Your goal: Do the following statements agree with the passage below on LA and Nrf2 signaling? Answer yes or no for each and quote the deciding words from the passage. 1. MI/R lowered the protein levels of Nrf2 and HO-1 in the heart. 2. In the IHC analysis, LA pretreatment fully restored the nuclear translocation of Nrf2 in the heart. 3. The in vitro work on the Nrf2/HO-1 pathway used H9C2 cells under HR.

Document text:
==========

To further elucidate how LA regulates oxidative stress, the role of Nrf2 signaling, a transcriptional coactivator that mediates anti-oxidative gene expression in the heart, was investigated (Dai et al., 2020). Immunoblot analysis revealed that MI/R largely contributed to the protein downregulation of Nrf2 and HO-1 in the heart; however, LA treatment restored the expression of the Nf2/HO-1 pathway (Figures 6A,B). The transcription activity of Nrf2 is reported to depend largely on the nuclear translocation of Nrf2 (Silva-Islas and Maldonado, 2018), Hence, the nuclear translocation of Nrf2 after MI/R and LA treatment was explored. IHC analysis revealed that MI/R reduced the levels of Nrf2 in the nuclear, and LA pretreatment partly restored the nuclear translocation of Nrf2 in the heart (Figures 6C,D). Subsequently, nuclear protein from fresh heart tissue was isolated and Western blotting showed that LA triggered nuclear levels of Nrf2 in response to MI/R (Figure 6E). Furthermore, the effects of LA on the Nrf2/HO-1 pathway in vitro were evaluated. Congruous with in vivo experiments, Western blotting showed that LA promoted the activation of the Nrf2/HO-1 pathway in H9C2 cells under HR (Figures 6F,G). Similarly, immunofluorescence of Nrf2 in H9C2 cells also showed that LA increased nuclear levels of Nrf2 in response to HR (Figure 6H). Additionally, Western blotting showed that LA promoted nuclear translocation of Nrf2 in H9C2 cells under HR (Figures 6I,J). In summary, these data suggested that LA contributed to the activation of Nrf2/HO-1 signaling and nuclear translocation of Nrf2 in vivo and in vitro.

FIGURE 6.

==========

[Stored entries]
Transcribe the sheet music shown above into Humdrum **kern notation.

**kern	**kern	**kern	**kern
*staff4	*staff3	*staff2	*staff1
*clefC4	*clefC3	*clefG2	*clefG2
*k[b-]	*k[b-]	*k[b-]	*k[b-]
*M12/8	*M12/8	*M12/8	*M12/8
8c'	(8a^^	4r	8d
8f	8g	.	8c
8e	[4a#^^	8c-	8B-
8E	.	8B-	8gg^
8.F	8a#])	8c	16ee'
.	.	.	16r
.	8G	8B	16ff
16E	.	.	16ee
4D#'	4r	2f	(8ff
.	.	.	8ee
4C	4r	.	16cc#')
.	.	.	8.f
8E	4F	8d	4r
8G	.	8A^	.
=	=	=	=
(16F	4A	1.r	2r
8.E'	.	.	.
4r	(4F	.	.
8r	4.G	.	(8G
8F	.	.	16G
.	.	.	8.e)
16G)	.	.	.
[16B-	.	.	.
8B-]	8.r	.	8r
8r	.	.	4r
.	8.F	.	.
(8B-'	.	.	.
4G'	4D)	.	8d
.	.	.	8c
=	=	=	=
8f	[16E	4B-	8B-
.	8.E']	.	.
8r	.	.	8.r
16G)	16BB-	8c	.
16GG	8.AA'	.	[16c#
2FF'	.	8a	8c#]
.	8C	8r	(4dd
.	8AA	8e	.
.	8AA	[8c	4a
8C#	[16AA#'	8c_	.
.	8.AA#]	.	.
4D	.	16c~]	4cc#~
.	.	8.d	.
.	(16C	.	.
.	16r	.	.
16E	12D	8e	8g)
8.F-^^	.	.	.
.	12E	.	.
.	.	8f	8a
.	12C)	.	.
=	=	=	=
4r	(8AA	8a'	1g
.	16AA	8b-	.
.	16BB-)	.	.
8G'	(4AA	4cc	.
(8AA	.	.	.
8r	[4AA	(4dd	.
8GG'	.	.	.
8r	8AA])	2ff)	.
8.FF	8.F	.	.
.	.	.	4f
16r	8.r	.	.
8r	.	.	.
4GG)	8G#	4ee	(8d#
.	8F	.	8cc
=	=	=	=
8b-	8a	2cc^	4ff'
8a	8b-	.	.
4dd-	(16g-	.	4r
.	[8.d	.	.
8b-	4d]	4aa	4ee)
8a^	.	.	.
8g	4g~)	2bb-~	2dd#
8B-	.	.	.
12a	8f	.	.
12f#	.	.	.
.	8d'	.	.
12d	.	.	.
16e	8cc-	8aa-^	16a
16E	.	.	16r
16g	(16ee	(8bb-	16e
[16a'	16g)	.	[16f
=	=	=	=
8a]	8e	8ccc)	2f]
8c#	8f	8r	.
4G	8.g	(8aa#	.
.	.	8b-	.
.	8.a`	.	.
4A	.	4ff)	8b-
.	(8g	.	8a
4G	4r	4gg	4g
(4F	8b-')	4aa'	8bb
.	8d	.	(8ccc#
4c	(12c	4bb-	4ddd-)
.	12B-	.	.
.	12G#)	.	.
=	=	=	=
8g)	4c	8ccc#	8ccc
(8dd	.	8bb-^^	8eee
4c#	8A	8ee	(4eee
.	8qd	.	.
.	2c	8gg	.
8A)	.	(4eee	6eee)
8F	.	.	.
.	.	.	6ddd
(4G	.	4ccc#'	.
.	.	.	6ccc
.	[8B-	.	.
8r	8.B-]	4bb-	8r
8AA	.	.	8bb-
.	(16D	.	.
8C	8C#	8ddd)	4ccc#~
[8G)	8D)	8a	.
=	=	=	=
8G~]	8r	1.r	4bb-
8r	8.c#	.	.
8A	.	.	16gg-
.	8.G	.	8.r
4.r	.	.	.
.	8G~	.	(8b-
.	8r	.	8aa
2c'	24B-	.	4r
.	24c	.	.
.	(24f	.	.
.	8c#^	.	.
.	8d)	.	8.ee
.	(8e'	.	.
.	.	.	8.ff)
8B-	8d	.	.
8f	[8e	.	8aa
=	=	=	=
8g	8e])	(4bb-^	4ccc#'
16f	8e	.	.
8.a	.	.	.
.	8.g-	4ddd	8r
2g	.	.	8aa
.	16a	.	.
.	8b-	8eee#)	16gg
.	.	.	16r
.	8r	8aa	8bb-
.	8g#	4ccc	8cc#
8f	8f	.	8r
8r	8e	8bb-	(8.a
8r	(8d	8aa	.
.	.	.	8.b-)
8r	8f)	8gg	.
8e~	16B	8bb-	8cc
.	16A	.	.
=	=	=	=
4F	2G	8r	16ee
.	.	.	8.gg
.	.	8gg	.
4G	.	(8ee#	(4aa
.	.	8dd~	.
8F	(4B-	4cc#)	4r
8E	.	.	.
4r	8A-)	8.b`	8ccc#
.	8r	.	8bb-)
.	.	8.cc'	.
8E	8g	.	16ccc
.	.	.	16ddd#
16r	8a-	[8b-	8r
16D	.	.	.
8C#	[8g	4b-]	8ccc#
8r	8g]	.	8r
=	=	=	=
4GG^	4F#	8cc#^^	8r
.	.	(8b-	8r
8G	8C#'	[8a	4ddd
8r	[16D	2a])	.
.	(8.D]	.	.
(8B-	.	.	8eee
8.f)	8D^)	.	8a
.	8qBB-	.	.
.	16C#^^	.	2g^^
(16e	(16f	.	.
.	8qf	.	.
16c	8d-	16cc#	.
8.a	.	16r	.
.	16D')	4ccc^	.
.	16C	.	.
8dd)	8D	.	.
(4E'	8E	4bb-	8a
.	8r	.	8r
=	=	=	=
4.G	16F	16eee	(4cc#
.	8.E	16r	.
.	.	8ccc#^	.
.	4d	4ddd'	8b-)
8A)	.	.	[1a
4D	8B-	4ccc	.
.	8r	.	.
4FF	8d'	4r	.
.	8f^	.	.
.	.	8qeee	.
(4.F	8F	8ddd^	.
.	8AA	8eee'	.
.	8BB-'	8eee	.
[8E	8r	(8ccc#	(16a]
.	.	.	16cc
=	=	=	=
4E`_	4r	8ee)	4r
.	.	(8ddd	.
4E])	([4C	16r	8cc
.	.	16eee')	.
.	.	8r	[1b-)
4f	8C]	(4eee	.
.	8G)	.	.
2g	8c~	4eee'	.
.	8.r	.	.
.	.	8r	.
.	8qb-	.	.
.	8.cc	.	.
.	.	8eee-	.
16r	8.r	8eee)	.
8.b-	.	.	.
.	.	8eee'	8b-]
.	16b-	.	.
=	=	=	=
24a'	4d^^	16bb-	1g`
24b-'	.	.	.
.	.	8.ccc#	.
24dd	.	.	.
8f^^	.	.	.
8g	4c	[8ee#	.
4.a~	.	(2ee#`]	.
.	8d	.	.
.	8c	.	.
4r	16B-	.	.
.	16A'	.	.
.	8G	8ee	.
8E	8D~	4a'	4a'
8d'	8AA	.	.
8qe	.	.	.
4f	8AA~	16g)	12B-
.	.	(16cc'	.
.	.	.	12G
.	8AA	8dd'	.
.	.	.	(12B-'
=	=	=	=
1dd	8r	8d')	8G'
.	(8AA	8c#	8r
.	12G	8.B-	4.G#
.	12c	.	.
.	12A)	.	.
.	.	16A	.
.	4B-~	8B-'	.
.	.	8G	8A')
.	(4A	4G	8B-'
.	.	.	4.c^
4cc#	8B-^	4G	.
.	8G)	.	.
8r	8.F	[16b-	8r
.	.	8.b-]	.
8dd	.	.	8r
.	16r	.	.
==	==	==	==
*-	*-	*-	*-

==========

Exercise output:
1. Yes: "MI/R largely contributed to the protein downregulation of Nrf2 and HO-1 in the heart"
2. No: "LA pretreatment partly restored the nuclear translocation of Nrf2 in the heart"
3. Yes: "LA promoted the activation of the Nrf2/HO-1 pathway in H9C2 cells under HR"